The Georgia Internet Crimes Against Children Task Force, the Georgia Bureau of Investigation’s Child Exploitation and Computer Crimes Unit, the Lowndes County Sheriff’s Office, and the Southern Judicial Circuit District Attorney’s Office participated in the operation that led to 14 people being arrested over a four-day period beginning Thursday, Feb. 6.
Those arrested were charged with O.C.G.A. 16-12-100.2, Computer or Electronic Pornography and Child Exploitation Prevention Act of 2007 and/or O.C.G.A 16-5-46, Trafficking of Persons for Labor or Sexual Servitude. Additional charges and arrests may be forthcoming.
“Operation Broken Arrow” was a four-day proactive effort centered in Valdosta. The arrestees, ranging in age from 24 to 57, traveled from areas around South Georgia with the intent to meet a child for sex.
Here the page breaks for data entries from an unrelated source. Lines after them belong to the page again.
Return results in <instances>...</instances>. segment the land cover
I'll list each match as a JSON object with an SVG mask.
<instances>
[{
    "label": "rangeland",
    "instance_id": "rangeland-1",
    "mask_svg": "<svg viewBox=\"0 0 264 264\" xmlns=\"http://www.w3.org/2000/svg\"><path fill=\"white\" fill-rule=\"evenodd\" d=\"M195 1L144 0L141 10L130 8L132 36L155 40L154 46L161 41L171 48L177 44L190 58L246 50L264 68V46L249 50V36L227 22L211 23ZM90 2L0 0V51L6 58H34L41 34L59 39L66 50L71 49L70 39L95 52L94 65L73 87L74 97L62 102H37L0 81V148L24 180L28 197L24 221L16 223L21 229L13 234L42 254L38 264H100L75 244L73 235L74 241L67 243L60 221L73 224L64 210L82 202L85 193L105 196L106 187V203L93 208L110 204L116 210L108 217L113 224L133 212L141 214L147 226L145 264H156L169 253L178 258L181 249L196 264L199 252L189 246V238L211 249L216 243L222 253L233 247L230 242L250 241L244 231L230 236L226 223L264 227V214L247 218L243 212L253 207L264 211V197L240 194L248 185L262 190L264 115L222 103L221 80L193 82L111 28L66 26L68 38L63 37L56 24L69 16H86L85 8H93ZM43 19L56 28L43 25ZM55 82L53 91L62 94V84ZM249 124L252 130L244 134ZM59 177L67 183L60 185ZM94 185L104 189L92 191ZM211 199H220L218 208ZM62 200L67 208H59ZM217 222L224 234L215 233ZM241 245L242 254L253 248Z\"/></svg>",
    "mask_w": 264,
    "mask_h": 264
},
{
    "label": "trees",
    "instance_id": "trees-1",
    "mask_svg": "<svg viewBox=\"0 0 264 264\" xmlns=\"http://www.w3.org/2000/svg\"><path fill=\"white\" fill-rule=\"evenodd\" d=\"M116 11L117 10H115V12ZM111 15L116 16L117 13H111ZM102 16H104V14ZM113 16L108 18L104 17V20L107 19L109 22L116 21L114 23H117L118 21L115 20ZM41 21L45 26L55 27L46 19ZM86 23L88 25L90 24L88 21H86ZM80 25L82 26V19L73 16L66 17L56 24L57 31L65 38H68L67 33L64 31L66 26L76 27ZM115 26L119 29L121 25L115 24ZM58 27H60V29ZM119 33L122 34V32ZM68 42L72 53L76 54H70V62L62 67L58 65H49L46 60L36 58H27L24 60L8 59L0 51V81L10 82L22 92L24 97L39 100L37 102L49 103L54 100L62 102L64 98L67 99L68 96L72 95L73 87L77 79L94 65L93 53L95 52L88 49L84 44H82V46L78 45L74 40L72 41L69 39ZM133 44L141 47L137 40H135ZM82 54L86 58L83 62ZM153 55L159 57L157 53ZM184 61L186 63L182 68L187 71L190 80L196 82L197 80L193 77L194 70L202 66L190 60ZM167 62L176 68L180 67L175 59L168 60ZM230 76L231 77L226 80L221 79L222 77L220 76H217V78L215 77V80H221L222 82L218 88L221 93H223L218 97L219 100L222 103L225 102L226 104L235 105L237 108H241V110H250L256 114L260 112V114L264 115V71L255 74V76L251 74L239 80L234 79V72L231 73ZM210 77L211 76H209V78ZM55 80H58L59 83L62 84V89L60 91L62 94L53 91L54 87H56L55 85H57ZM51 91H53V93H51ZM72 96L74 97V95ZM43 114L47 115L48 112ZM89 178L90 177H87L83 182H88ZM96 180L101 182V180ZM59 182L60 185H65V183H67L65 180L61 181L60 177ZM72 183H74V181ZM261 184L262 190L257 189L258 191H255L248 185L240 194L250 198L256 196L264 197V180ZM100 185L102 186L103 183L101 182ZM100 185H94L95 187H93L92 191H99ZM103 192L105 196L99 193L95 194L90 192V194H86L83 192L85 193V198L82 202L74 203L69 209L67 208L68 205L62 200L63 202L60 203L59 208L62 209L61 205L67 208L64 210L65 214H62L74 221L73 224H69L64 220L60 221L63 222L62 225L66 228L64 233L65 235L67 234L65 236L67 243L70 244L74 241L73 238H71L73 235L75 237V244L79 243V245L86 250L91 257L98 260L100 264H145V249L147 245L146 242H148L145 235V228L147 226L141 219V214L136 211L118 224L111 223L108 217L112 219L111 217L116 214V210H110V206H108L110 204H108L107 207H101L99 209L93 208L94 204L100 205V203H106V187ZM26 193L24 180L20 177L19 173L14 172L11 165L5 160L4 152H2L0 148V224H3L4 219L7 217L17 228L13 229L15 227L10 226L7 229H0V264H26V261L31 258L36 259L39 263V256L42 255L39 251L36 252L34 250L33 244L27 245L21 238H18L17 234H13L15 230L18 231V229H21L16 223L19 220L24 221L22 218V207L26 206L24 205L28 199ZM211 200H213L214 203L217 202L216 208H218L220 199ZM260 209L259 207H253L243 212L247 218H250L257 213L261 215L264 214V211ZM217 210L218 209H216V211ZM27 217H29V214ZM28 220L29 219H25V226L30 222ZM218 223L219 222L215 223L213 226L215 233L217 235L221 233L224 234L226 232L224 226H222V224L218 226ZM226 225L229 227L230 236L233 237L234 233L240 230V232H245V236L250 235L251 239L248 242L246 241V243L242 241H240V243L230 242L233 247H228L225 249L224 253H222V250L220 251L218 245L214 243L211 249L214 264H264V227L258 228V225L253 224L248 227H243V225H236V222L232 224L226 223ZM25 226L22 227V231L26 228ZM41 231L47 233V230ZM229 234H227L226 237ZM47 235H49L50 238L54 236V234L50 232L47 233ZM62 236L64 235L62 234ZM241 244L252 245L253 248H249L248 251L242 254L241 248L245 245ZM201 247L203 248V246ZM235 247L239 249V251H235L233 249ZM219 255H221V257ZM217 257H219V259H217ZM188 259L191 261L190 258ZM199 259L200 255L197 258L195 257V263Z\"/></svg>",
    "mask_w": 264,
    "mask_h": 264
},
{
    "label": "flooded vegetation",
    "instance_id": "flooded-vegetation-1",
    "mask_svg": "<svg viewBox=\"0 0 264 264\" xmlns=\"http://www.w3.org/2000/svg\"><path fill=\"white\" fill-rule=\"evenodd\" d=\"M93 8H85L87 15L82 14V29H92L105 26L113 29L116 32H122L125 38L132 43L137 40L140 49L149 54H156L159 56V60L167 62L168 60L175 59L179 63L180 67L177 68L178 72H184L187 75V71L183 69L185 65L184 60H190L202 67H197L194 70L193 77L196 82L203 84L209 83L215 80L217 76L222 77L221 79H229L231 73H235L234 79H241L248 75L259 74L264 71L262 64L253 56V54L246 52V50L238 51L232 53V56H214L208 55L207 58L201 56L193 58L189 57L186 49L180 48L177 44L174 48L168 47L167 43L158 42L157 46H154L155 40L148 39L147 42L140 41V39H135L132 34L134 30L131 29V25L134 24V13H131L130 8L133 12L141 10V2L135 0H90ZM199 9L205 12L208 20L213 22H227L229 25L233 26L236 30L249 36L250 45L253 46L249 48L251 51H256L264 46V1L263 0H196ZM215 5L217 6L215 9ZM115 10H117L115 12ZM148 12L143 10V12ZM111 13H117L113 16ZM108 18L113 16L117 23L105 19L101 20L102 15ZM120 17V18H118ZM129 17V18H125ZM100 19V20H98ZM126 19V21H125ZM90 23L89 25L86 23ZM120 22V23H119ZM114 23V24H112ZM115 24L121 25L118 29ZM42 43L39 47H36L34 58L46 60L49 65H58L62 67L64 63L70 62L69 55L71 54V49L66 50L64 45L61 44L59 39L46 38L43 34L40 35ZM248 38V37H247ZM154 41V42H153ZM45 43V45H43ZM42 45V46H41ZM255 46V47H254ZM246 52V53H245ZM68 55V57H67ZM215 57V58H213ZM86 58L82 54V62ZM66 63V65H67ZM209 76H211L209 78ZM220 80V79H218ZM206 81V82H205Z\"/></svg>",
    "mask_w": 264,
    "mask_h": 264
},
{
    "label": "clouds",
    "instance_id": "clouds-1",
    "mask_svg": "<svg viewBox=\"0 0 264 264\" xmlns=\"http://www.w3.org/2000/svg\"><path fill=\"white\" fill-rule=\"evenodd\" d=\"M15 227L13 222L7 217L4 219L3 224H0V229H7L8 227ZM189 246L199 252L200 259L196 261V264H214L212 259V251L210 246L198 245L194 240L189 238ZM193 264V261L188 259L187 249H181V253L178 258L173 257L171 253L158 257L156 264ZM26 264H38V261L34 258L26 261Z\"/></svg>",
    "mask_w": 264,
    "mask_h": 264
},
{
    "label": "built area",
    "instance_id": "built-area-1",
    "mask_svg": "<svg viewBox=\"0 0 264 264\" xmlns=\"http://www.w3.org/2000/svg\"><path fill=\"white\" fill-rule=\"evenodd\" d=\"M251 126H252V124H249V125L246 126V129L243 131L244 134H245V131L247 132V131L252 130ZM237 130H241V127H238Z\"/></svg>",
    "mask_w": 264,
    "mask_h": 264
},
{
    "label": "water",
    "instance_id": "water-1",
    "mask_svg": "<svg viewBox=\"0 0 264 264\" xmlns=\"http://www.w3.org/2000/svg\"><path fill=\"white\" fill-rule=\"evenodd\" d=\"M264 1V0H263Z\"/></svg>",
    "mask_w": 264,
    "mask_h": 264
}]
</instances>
According to the GBI, every individual arrested during the operation believed they were going to a location to meet with a child and engage in prearranged sex acts.
The Georgia Internet Crimes Against Children Task Force had previously received information from the National Center for Missing and Exploited Children on at least one person who was arrested during Operation Broken Arrow. That same person had been previously arrested on peeping tom charges.
Two people were arrested in possession of a firearm and two people were arrested in possession of illegal narcotics. At least two other suspects were investigated for sex related crimes in the past. A total of 19 mobile devices and several additional electronic devices were seized as evidence during the operation.
The goal of “Operation Broken Arrow” was to arrest people who communicate with children online and then travel to meet them for the purpose of having sex.
Additionally, the operation targeted those that are willing to exploit children by purchasing sex with a minor. Online child predators visit chat rooms and websites on the internet, find children, begin conversations with them, introduce sexual content and arrange a meeting with the children for the purpose of having sex. The children these predators target are both boys and girls. Since 2014, the task force has arrested more than 150 people in similar operations.
Over the course of the operation, investigators had more than 120 exchanges with people on various social media or internet platforms. During many of these exchanges, the subjects directed conversations towards sex with people they believed to be minors. Over 40 cases were established that met the threshold for arrest.
In some of these cases, the suspect introduced obscene or lude content, often exposing the minor to pornography or requesting the child take nude or pornographic images for them. About half of the exchanges involved websites used for dating, socializing, or even websites used for classified advertisements.
Although some websites promote themselves as being for “adults-only” it is not uncommon for law enforcement to work cases in which children access these sites, establish profiles claiming to be older, and then find themselves vulnerable to victimization, harassment, blackmail, or assault.
Several suspects were identified as communicating simultaneously with multiple investigators posing as minors. Such activity confirms what investigators uncover conducting these types of investigations — that many predators specifically seek out minors on such websites to groom them as potential victims for sexual contact.